━━ Study text
Cross presents in Ontario

Professor Chuck Cross presented a version of "Every proposition is a counterfactual" (accepted for publication in Acta Analytica) at the May 2015 meeting of the Society for Exact Philosophy at McMaster University in Hamilton, Ontario. In March 2015, Cross was appointed an associate editor of the Australasian Journal of Philosophy.

 

Fahmy presents in Vienna, hosts Kant conference at UGA

Associate Professor Melissa Seymour Fahmy presented her paper, “The Kantian Innate to Freedom: Independence from What?” at the 12th International Kant Congress held in Vienna, Austria this past September. She also presented a paper entitled “Love’s Reasons” as part of the Institute for Women’s Studies Friday Speaker Series.  A long version of this paper is forthcoming in the Journal of Value Inquiry.  Fahmy will be hosting the Southern Study Group Meeting of the North American Kant Society at the University of Georgia in February of 2016.  Associate Professor Oliver Sensen of Tulane University will be presenting the keynote address.  A full program will be available in January.
━━━━
Task set –
a. Name every journal mentioned in the faculty news.
b. Extend the faculty news with another short item that picks up after its final sentence.
━━ Provided material
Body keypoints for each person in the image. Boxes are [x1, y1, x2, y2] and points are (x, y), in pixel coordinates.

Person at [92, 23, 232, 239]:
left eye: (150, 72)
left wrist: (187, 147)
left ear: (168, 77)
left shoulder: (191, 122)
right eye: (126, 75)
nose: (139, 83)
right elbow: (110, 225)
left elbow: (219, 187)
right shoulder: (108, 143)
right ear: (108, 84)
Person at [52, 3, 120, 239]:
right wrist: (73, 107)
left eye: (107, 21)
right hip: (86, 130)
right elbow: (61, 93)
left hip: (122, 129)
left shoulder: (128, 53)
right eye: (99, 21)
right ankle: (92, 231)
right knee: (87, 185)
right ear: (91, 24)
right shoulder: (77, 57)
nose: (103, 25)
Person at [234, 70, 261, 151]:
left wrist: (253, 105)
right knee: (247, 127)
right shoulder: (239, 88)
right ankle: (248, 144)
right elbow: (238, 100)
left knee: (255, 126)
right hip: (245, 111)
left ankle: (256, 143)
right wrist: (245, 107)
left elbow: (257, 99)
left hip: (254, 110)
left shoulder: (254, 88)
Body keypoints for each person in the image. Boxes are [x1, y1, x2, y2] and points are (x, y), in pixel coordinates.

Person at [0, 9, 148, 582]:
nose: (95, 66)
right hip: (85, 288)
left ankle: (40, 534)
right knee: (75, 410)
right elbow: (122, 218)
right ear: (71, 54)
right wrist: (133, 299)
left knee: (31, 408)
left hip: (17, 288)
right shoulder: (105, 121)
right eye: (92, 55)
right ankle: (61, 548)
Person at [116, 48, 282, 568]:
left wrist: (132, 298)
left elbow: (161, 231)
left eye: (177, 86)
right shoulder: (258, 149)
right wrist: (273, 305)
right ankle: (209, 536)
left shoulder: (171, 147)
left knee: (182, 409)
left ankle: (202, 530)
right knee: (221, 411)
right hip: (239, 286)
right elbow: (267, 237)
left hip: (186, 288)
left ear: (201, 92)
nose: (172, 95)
━━━━
━━ Provided material
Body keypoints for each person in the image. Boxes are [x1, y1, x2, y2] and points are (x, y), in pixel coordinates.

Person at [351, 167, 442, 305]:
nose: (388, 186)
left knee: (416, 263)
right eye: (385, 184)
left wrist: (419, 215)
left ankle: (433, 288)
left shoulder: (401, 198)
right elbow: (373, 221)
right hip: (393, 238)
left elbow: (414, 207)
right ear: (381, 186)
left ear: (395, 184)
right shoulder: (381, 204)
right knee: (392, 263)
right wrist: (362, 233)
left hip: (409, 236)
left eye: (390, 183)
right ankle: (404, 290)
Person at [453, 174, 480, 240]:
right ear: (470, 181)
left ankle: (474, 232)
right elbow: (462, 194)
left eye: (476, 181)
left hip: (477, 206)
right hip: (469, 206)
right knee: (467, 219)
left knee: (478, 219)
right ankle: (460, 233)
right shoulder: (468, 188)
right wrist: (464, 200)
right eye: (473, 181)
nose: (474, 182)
━━━━
━━ Provided material
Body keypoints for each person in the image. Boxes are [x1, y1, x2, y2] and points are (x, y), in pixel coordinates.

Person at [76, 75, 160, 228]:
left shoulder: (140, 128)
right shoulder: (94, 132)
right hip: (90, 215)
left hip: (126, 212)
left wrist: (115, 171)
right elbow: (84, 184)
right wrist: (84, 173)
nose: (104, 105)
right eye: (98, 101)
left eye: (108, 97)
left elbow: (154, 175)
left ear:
━━━━
Answers for the exercise –
a.
Acta Analytica
Australasian Journal of Philosophy
Journal of Value Inquiry

b.
Halper organizes Plato Soceity meeting, presents papers

Distinguished Research Professor and Josiah Meigs Distinguished Teaching Professor Edward Halper was a co-organizer of the interim meeting of the International Plato Society held at Emory University in March 2015 where he commented on John Rist's, “How Plato Learned to Think Meta-Ethically.” Following this meeting, three of the plenary speakers, Luc Brisson, John Rist, and Sarah Boradie presented different papers at UGA. Other papers given by Edward Halper in recent months include: “Self-Determination as First Principle” (at the annual meeting of the Metaphysical Society of America, held at UGA in April), “The Value of Soul's Descent” (at the annual meeting of the International Society for Neoplatonic Studies in Buenos Aires, Argentina in June), and “Aristotle’s Moral Realism” (at the 10th Annual Marquette Summer Seminar on Aristotle and the Aristotelian Tradition, held at Marquette University in June). In December, Halper will be presenting papers at the Association for Jewish Studies in Boston and at a conference at the Herzl Institute in Jerusalem.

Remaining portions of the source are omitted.